Communication style is an architecture choice with long-lived consequences for availability, consistency, and team autonomy—not a framework checkbox.

In a monolith, a method call is cheap and failure is binary: the process is up or down. In microservices, every interaction crosses the network, passes through load balancers and possibly sidecars, and can fail partially while other paths succeed. Your communication patterns determine whether a slow Inventory service stalls Checkout entirely or only delays a background notification.

Two families dominate: synchronous request/response (HTTP REST, gRPC, GraphQL) and asynchronous messaging (Kafka, RabbitMQ, SNS/SQS). Most production platforms use both deliberately— sync on the critical user path where the UI needs an answer now; async for fan-out, analytics, and workflows that tolerate seconds of delay.

flowchart LR
  subgraph sync [Synchronous path]
    C1[Client] --> GW[Gateway]
    GW --> S1[Order Service]
    S1 --> S2[Payment Service]
  end
  subgraph async [Asynchronous path]
    S1 --> K[(Kafka)]
    K --> S3[Analytics]
    K --> S4[Email]
  end
⚖️ Trade-off

More sync calls mean simpler mental models and strong read-your-writes UX; more async means higher availability under partial failure but harder debugging and eventual consistency everywhere downstream.

REST over HTTP/HTTPS — still the default

JSON over HTTP remains the lingua franca for public APIs, BFFs, and many internal calls because it is debuggable with curl, visible in proxies, and understood by every language.

REST fits resource-oriented domains: you model nouns, use standard verbs, and leverage HTTP semantics (caching, status codes, content negotiation). For internal microservices, teams often standardize on JSON + OpenAPI (see contract-first design) and enforce timeouts and retries at the client (covered in Resilience Patterns).

Spring client options

ClientCharacteristicsWhen to use
RestTemplate Blocking, mature, maintenance mode. Legacy codebases; avoid for new services.
WebClient Reactive/non-blocking, Spring 5+ default. New code; integrates with Project Reactor; configure connection pools.
OpenFeign Declarative interfaces + Spring Cloud integration. Many similar CRUD calls; pair with LoadBalancer + resilience4j.
WebClient + timeout
@Bean
WebClient inventoryWebClient(WebClient.Builder builder) {
    HttpClient http = HttpClient.create()
        .responseTimeout(Duration.ofSeconds(2));
    return builder
        .clientConnector(new ReactorClientHttpConnector(http))
        .baseUrl("http://inventory-service")
        .build();
}

public Mono<StockLevel> fetchStock(String sku) {
    return inventoryWebClient.get()
        .uri("/api/v1/stock/{sku}", sku)
        .retrieve()
        .bodyToMono(StockLevel.class);
}
🔬 Under the Hood

Each REST call typically allocates a socket, negotiates TLS, serializes JSON on the CPU, and waits for TCP ACKs. At hundreds of RPS per instance, connection pool sizing and keep-alive matter as much as algorithm choice.

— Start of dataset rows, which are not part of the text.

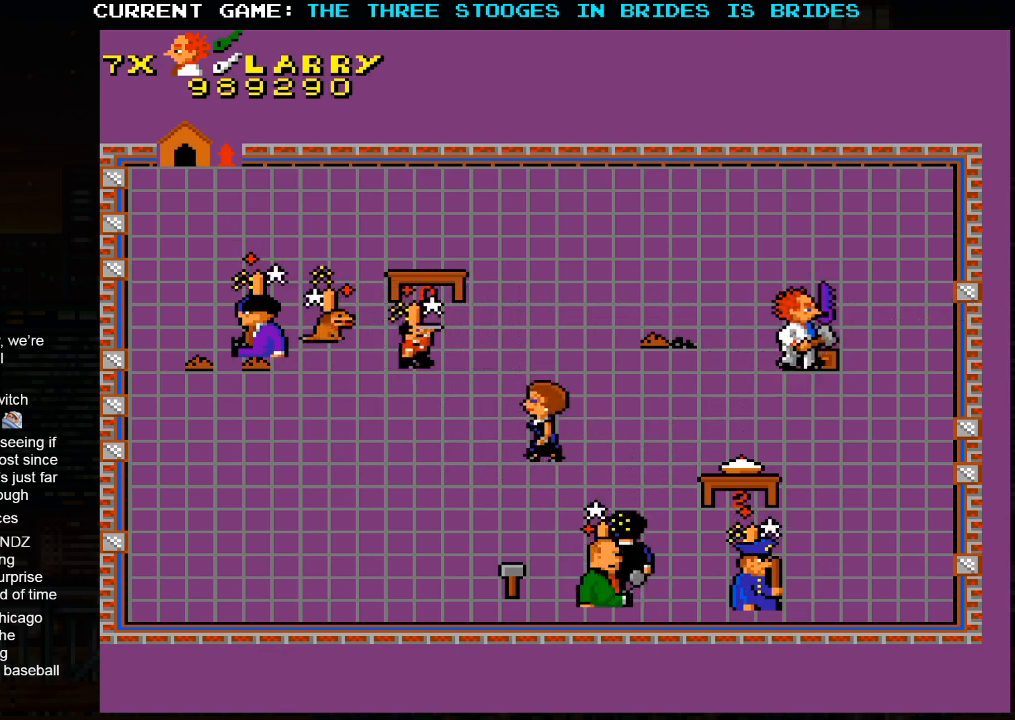
Gameplay with a controller (arcade stick); each line is a JSON object with the inputs held at the frame after it. "events" lists button and stick changes between this image and that frame as [ms after this image, input, new state], when the widget could be followed in between. Not read: L3 R3.
{"buttons": [], "left_stick": "left", "events": [[367, "left_stick", "left"]]}
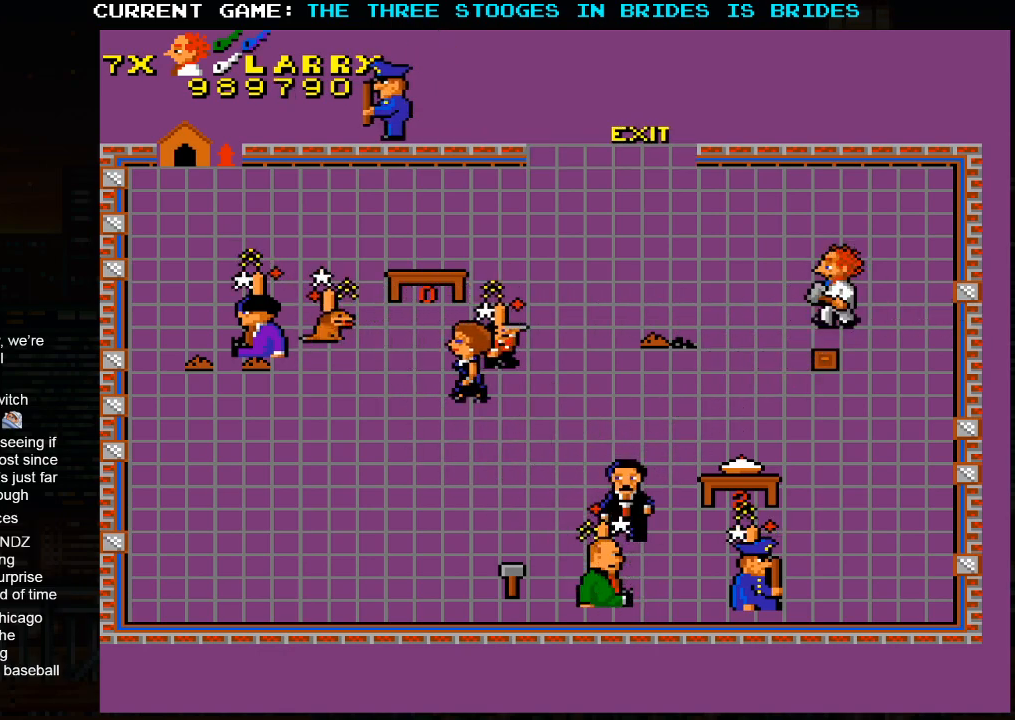
{"buttons": [], "left_stick": "up-left", "events": [[467, "left_stick", "up-left"]]}
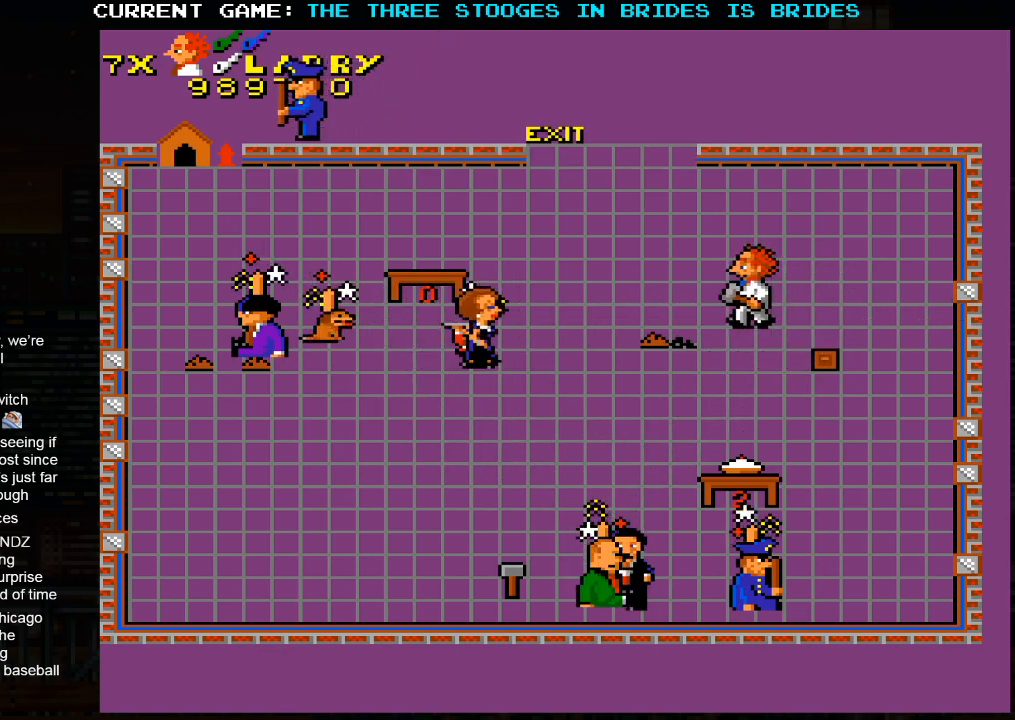
{"buttons": [], "left_stick": "center", "events": [[183, "left_stick", "center"]]}
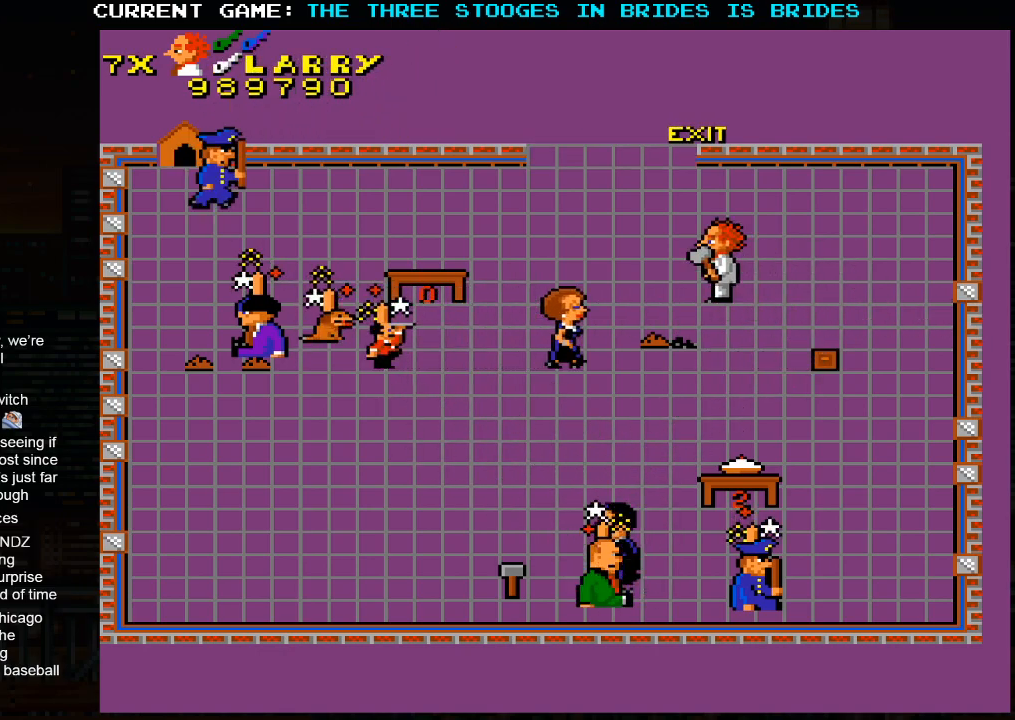
{"buttons": [], "left_stick": "down", "events": [[400, "left_stick", "down"]]}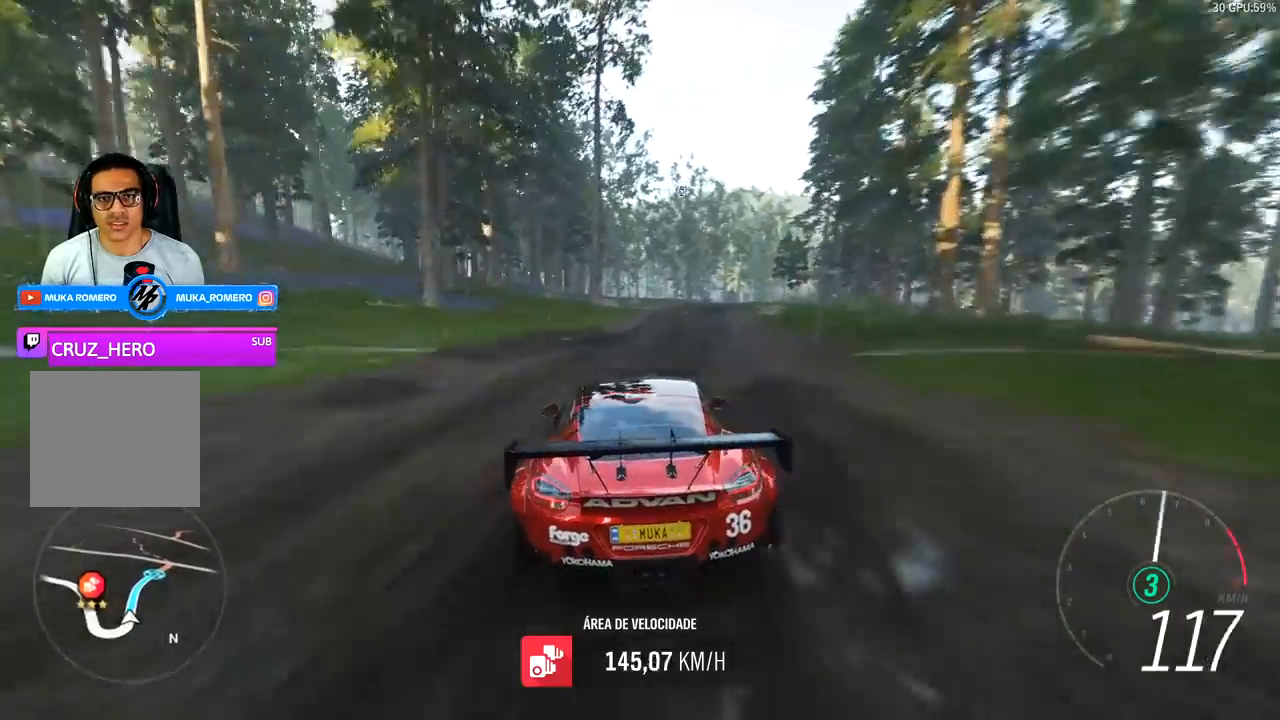
Gameplay with a controller (Xbox layout); each line is a JSON object with the inputs held at the frame after it. "events" lists button and stick changes between this image and that frame as [ms after this image, input, new state], when the widget could be followed in between.
{"buttons": ["R2"], "left_stick": "center", "right_stick": "center", "events": [[100, "left_stick", "center"], [200, "left_stick", "right"], [400, "left_stick", "center"]]}
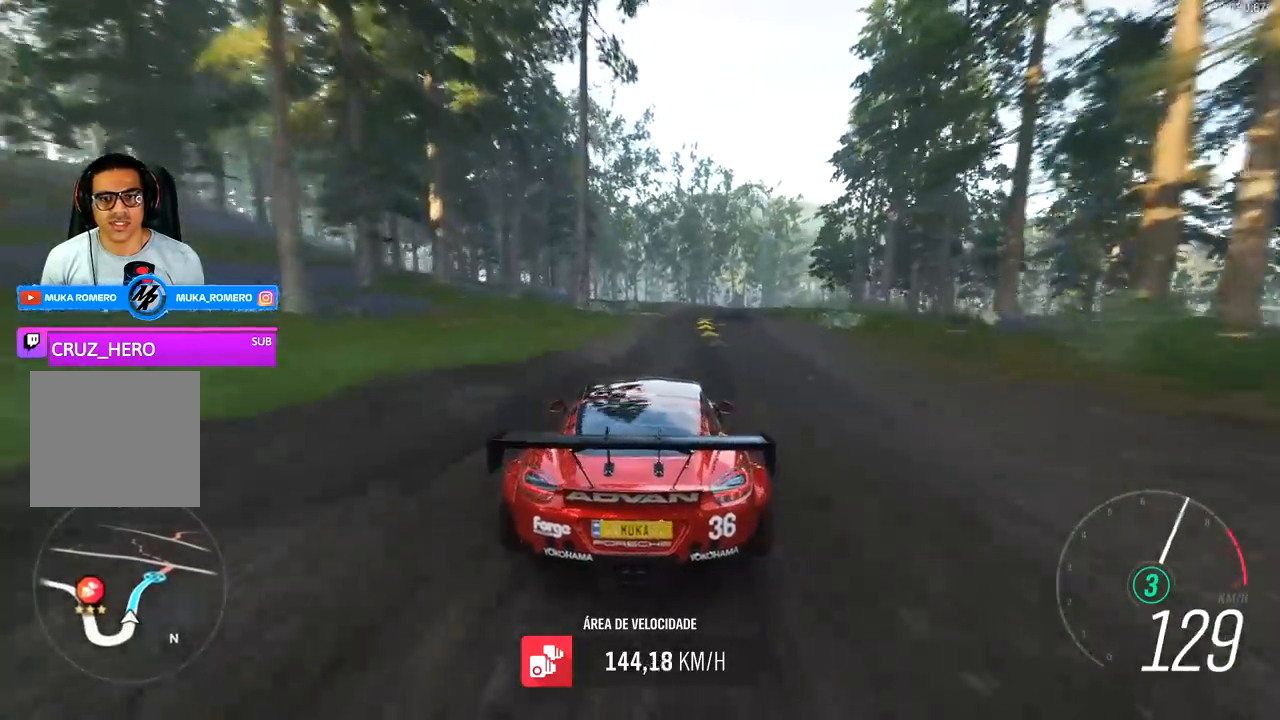
{"buttons": ["R2"], "left_stick": "right", "right_stick": "center", "events": [[33, "left_stick", "right"], [233, "left_stick", "center"], [367, "left_stick", "right"]]}
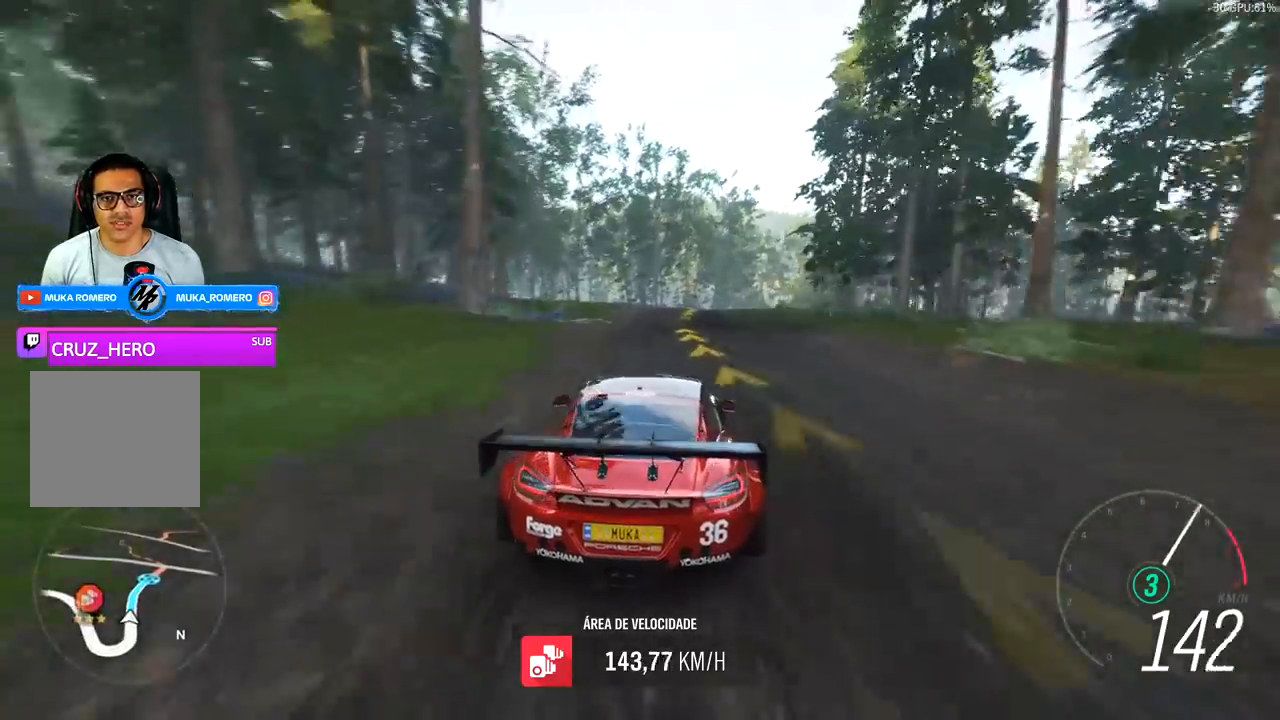
{"buttons": ["R2"], "left_stick": "center", "right_stick": "center", "events": [[33, "left_stick", "center"], [233, "left_stick", "right"], [433, "left_stick", "center"]]}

gRPC — typed, fast, HTTP/2-native

gRPC uses Protocol Buffers for schema-first contracts and HTTP/2 for multiplexing, header compression, and optional bidirectional streaming.

Where REST sends self-describing JSON text, gRPC sends compact binary frames with strongly typed messages generated from .proto files. That yields smaller payloads and faster parsing—often 5–10× throughput improvements on high-volume internal paths, though benchmarks depend on message size and hardware. Unary calls feel like RPC; streaming suits live feeds, log tailing, and large result sets without pagination hacks.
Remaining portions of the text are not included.